003 – Proinflammatory T cells drive distinct inflammatory astrocyte profiles

Electronic Poster | Session 2

003 – Proinflammatory T cells drive distinct inflammatory astrocyte profiles

Samantha Schmaul (1) – Nicholas Hanuscheck (1) – Frauke Zipp (1) – Stefan Bittner (1)
Johannes Gutenberg University Mainz, University medical center Mainz, Mainz, Germany (1)

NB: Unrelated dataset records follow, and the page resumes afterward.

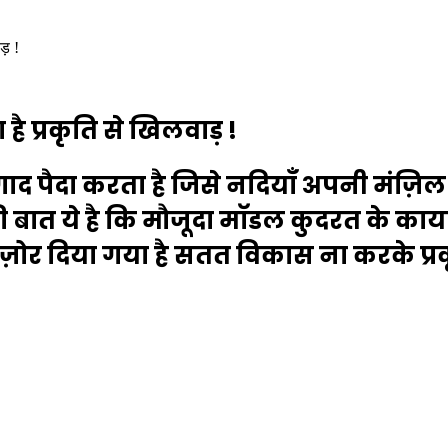
ाड़ !
है प्रकृति से खिलवाड़ !
ें गाद पैदा करता है जिसे नदियाँ अपनी मंज
की बात ये है कि मौजूदा माॅडल कुदरत के कायद
 दिया गया है सतत विकास ना करके प्रकृत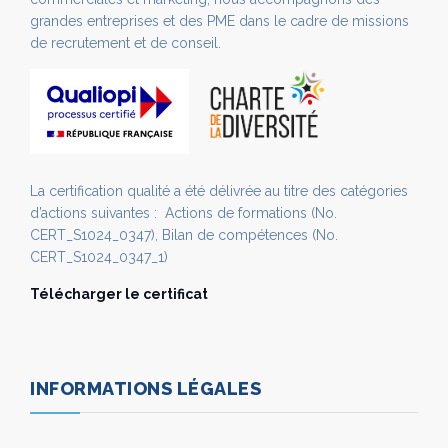
grandes entreprises et des PME dans le cadre de missions
de recrutement et de conseil.
La certification qualité a été délivrée au titre des catégories
d’actions suivantes : Actions de formations (No.
CERT_S1024_0347), Bilan de compétences (No.
CERT_S1024_0347_1)
Télécharger le certificat
INFORMATIONS LÉGALES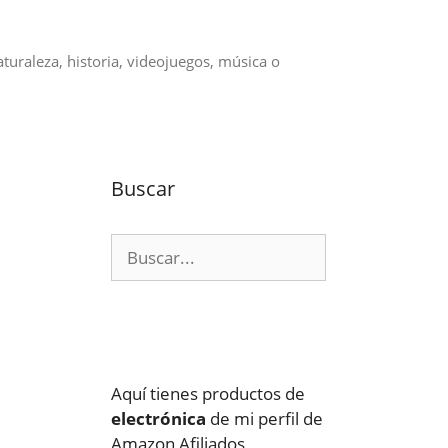
aturaleza, historia, videojuegos, música o
Buscar
Buscar:
Aquí tienes productos de
electrónica
de mi perfil de
Amazon Afiliados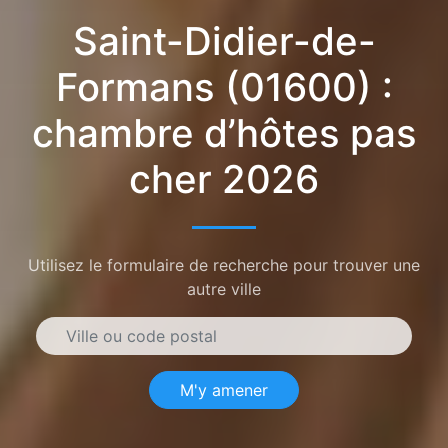
Saint-Didier-de-
Formans (01600) :
chambre d’hôtes pas
cher 2026
Utilisez le formulaire de recherche pour trouver une
autre ville
M'y amener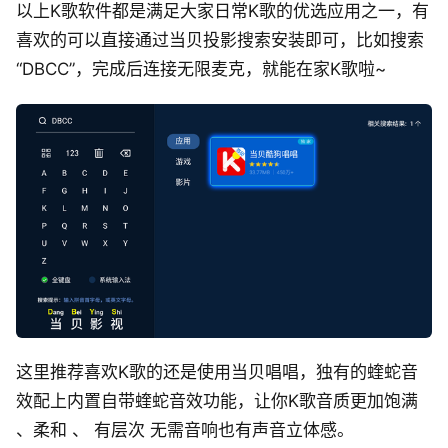
以上K歌软件都是满足大家日常K歌的优选应用之一，有
喜欢的可以直接通过当贝投影搜索安装即可，比如搜索
“DBCC”，完成后连接无限麦克，就能在家K歌啦~
这里推荐喜欢K歌的还是使用当贝唱唱，独有的蝰蛇音
效配上内置自带蝰蛇音效功能，让你K歌音质更加饱满
、柔和 、 有层次 无需音响也有声音立体感。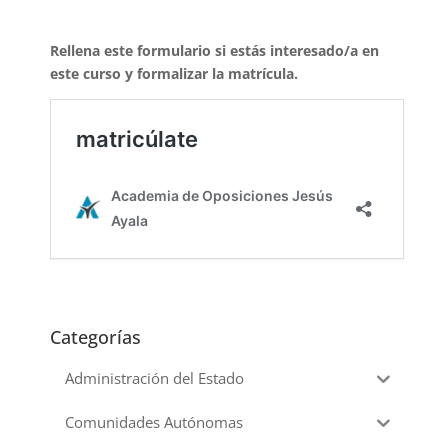
Rellena este formulario si estás interesado/a en
este curso y formalizar la matrícula.
Categorías
Administración del Estado
Comunidades Autónomas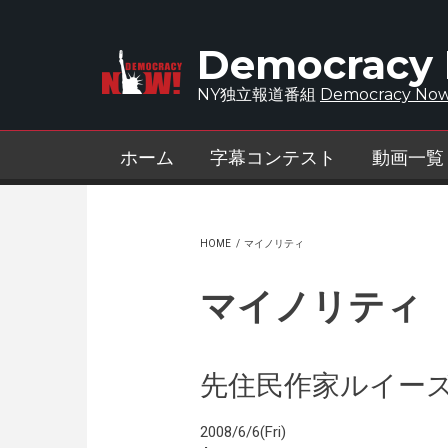
Skip to main content
Democracy
NY独立報道番組
Democracy Now
ホーム
字幕コンテスト
動画一覧
HOME
/
マイノリティ
マイノリティ
先住民作家ルイー
2008/6/6(Fri)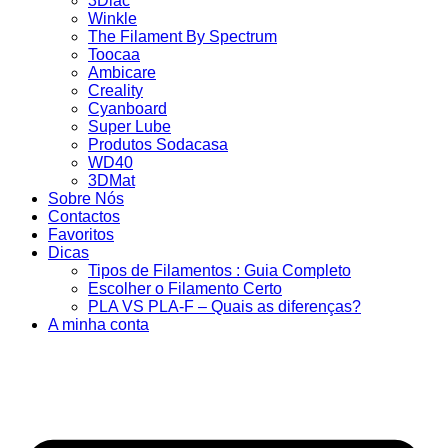
3Dlac
Winkle
The Filament By Spectrum
Toocaa
Ambicare
Creality
Cyanboard
Super Lube
Produtos Sodacasa
WD40
3DMat
Sobre Nós
Contactos
Favoritos
Dicas
Tipos de Filamentos : Guia Completo
Escolher o Filamento Certo
PLA VS PLA-F – Quais as diferenças?
A minha conta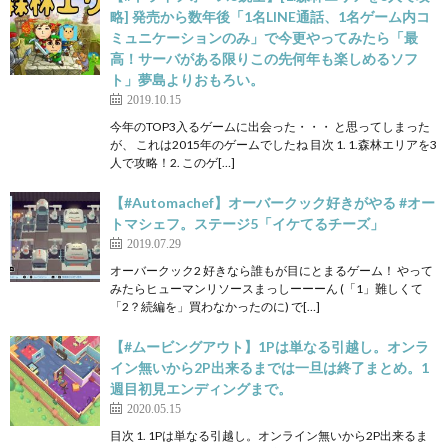
略] 発売から数年後「1名LINE通話、1名ゲーム内コ
ミュニケーションのみ」で今更やってみたら「最
高！サーバがある限りこの先何年も楽しめるソフ
ト」夢島よりおもろい。
2019.10.15
今年のTOP3入るゲームに出会った・・・ と思ってしまった
が、 これは2015年のゲームでしたね 目次 1. 1.森林エリアを3
人で攻略！2. このゲ[…]
【#Automachef】オーバークック好きがやる #オー
トマシェフ。ステージ5「イケてるチーズ」
2019.07.29
オーバークック2 好きなら誰もが目にとまるゲーム！ やって
みたらヒューマンリソースまっしーーーん (「1」難しくて
「2？続編を」買わなかったのに) で[…]
【#ムービングアウト】1Pは単なる引越し。オンラ
イン無いから2P出来るまでは一旦は終了まとめ。1
週目初見エンディングまで。
2020.05.15
目次 1. 1Pは単なる引越し。オンライン無いから2P出来るま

Highly proinflammatory CD4+ Th1 and Th17 T cells are able to infiltrate CNS tissue and to initiate an inflammatory cascade involving innate immune activation, oligodendrocyte and neuronal damage. The role of astrocytes during autoimmune CNS inflammatory diseases such as multiple sclerosis, however, is still poorly understood. It is especially unclear how they interact with invading immune cells and what drives astrocytes to overtake proinflammatory or neuroprotective roles in tissue inflammation.
During tissue invasion, Th1 and Th17 cells require antigenic restimulation to exert their encephalitogenic potential. Because astrocytes do not express MHC class II under physiological conditions, T cell stimulation in the CNS is yet considered to be mainly provided by local myeloid cells. Here, using two-photon live imaging, we show that pathogenic T cells directly interact with astrocytes in Aldh1l1-eGFP reporter organotypic hippocampal slice cultures (OHSCs). We demonstrate that T cell infiltration induces MHC class II expression on astrocytes, indicating an antigen dependent interaction of T cells with astrocytes. Indeed, interacting CNS-autoantigen-specific T cells (2d2) showed prolonged interactions with astrocytes as compared to ovalbumin-specific T cells (OT2). Antibody-mediated blocking of MHC class II significantly increased T cell motility of MOG-specific T cells indicative of the acquisition of undirected search behaviour, while it did not alter OT2 T cell motility. Strikingly, we could identify distinct differences between Th1 and Th17 cells as astrocytes gained different adhesion molecule signatures upon their presence. In summary, we show that proinflammatory T lymphocytes initiate an inflammatory phenotype in astrocytes as a potential new modulator of neuroinflammatory pathways.